Exercise objective –
Only one span of the listing below should come back. It runs from the line with "149 184 926.4" through the line with "549 259 163.3", and each of its lines must be reproduced exactly.

#####

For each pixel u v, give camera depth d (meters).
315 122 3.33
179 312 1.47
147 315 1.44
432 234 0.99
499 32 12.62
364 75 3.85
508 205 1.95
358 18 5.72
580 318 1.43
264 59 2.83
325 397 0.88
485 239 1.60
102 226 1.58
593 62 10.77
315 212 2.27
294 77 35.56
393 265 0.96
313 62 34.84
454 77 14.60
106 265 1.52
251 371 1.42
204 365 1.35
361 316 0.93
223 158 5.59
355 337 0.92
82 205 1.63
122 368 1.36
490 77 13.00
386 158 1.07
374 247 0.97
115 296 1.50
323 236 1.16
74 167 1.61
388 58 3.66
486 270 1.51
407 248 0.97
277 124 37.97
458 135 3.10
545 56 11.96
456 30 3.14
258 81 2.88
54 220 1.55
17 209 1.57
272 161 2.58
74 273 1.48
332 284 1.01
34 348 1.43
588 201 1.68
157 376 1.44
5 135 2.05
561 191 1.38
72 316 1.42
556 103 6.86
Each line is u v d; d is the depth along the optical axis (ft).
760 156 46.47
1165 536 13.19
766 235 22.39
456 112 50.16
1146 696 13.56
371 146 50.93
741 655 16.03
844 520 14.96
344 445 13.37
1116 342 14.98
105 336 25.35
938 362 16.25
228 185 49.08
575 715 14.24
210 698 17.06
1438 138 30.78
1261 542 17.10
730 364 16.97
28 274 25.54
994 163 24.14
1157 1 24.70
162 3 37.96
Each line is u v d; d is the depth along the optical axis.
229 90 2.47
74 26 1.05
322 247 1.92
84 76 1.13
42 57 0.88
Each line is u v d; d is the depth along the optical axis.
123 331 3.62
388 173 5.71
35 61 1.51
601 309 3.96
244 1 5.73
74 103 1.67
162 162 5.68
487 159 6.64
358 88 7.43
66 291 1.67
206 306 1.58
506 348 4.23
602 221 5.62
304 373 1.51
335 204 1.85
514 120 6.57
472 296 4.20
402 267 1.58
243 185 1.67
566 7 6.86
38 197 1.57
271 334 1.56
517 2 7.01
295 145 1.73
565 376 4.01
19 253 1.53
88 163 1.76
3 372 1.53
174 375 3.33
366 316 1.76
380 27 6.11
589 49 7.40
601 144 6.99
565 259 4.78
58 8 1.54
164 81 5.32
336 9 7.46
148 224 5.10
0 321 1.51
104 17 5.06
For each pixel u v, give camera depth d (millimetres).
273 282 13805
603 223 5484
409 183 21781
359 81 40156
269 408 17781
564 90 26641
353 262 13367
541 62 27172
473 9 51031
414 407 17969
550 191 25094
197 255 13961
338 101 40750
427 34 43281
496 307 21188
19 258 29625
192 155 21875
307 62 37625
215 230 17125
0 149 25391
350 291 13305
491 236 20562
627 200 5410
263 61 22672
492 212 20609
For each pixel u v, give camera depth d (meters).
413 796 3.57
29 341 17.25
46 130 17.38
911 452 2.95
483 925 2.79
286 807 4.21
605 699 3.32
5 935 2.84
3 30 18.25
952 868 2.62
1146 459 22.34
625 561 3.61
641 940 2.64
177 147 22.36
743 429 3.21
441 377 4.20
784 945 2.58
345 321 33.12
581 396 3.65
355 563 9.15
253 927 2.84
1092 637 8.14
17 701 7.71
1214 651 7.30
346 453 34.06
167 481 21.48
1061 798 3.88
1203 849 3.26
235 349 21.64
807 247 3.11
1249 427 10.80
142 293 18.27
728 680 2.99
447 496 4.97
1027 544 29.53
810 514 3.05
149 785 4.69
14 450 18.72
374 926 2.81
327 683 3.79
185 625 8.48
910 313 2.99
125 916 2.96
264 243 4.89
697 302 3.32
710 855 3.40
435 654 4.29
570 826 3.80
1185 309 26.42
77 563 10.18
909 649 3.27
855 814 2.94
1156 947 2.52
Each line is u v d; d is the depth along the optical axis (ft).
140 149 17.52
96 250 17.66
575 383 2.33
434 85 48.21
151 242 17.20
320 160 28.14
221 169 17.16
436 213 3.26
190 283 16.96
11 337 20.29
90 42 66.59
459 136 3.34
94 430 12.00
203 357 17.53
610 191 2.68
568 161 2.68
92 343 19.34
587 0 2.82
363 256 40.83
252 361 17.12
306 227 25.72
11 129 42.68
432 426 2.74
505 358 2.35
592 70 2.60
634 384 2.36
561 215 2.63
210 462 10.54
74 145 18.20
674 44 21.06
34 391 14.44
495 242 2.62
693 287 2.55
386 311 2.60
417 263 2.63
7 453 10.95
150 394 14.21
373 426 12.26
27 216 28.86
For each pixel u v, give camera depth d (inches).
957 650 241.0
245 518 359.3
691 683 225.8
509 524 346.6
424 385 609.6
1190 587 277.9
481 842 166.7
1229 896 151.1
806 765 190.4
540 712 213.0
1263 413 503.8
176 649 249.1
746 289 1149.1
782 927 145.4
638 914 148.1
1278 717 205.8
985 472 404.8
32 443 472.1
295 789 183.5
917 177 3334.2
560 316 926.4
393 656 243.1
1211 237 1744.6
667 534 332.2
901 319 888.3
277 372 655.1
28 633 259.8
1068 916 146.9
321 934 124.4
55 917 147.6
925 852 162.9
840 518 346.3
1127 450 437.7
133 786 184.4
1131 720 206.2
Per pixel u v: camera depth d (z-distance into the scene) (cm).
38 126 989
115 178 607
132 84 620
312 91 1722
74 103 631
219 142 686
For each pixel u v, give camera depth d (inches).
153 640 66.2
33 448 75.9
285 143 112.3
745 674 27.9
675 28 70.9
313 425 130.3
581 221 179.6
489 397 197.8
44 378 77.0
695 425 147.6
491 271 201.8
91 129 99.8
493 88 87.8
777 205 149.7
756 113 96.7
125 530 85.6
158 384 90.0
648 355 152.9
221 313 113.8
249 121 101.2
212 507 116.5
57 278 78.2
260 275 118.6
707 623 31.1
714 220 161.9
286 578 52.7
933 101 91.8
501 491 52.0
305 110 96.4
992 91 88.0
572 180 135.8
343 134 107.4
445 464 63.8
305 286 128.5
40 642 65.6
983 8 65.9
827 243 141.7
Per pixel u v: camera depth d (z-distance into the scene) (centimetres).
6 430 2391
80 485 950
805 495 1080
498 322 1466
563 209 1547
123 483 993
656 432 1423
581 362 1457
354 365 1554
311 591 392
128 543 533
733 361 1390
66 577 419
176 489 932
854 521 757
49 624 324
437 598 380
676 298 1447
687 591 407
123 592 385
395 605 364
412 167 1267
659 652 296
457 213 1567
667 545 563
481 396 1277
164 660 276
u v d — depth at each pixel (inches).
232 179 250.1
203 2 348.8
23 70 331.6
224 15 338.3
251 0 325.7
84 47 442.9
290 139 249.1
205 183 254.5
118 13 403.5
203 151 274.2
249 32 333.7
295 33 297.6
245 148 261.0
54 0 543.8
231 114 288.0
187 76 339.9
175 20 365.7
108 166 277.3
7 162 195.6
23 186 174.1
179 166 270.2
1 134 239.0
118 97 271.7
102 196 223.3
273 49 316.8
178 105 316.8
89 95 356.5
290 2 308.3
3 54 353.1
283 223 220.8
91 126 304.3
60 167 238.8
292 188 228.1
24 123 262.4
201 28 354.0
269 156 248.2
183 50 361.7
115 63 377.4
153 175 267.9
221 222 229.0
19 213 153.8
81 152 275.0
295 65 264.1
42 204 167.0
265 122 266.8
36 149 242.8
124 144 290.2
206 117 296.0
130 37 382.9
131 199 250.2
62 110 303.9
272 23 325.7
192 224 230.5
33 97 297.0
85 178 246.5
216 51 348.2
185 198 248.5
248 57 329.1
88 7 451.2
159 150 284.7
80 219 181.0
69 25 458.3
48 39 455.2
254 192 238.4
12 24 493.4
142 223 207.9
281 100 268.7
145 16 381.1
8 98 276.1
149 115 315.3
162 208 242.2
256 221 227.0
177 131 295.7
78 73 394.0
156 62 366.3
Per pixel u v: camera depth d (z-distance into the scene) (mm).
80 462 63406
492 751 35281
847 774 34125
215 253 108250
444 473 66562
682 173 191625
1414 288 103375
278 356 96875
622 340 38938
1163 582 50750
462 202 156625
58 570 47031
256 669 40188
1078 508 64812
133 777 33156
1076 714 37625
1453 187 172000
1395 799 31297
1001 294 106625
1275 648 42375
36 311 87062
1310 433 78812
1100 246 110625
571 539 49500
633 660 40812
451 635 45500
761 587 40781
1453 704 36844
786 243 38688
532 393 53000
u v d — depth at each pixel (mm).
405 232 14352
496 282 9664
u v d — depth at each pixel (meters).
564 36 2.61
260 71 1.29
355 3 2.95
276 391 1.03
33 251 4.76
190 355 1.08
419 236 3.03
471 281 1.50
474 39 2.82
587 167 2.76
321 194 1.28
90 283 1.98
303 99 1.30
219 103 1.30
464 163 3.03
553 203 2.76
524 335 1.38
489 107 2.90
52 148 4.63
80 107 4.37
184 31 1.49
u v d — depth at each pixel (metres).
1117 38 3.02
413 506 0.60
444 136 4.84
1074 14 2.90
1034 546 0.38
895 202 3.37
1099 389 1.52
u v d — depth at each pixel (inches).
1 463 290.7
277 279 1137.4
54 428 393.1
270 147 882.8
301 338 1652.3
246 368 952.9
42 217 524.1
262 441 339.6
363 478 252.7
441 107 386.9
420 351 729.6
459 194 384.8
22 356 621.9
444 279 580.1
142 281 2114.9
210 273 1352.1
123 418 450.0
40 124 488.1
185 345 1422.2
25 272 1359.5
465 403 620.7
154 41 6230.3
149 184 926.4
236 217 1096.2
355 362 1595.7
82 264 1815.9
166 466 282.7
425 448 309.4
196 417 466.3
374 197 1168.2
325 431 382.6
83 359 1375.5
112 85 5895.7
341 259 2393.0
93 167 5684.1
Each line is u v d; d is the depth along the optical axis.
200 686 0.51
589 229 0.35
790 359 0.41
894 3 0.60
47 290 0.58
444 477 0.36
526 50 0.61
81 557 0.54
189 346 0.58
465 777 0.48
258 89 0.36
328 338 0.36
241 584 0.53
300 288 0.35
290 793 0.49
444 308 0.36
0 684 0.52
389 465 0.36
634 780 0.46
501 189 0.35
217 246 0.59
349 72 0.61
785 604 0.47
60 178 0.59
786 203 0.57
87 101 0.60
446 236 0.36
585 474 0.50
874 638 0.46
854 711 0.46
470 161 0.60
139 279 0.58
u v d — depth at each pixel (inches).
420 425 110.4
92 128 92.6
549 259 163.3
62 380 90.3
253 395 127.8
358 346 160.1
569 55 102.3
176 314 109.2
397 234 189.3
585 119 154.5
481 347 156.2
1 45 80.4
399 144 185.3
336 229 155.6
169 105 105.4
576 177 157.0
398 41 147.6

#####

Solution to the problem –
149 184 926.4
236 217 1096.2
355 362 1595.7
82 264 1815.9
166 466 282.7
425 448 309.4
196 417 466.3
374 197 1168.2
325 431 382.6
83 359 1375.5
112 85 5895.7
341 259 2393.0
93 167 5684.1
Each line is u v d; d is the depth along the optical axis.
200 686 0.51
589 229 0.35
790 359 0.41
894 3 0.60
47 290 0.58
444 477 0.36
526 50 0.61
81 557 0.54
189 346 0.58
465 777 0.48
258 89 0.36
328 338 0.36
241 584 0.53
300 288 0.35
290 793 0.49
444 308 0.36
0 684 0.52
389 465 0.36
634 780 0.46
501 189 0.35
217 246 0.59
349 72 0.61
785 604 0.47
60 178 0.59
786 203 0.57
87 101 0.60
446 236 0.36
585 474 0.50
874 638 0.46
854 711 0.46
470 161 0.60
139 279 0.58
u v d — depth at each pixel (inches).
420 425 110.4
92 128 92.6
549 259 163.3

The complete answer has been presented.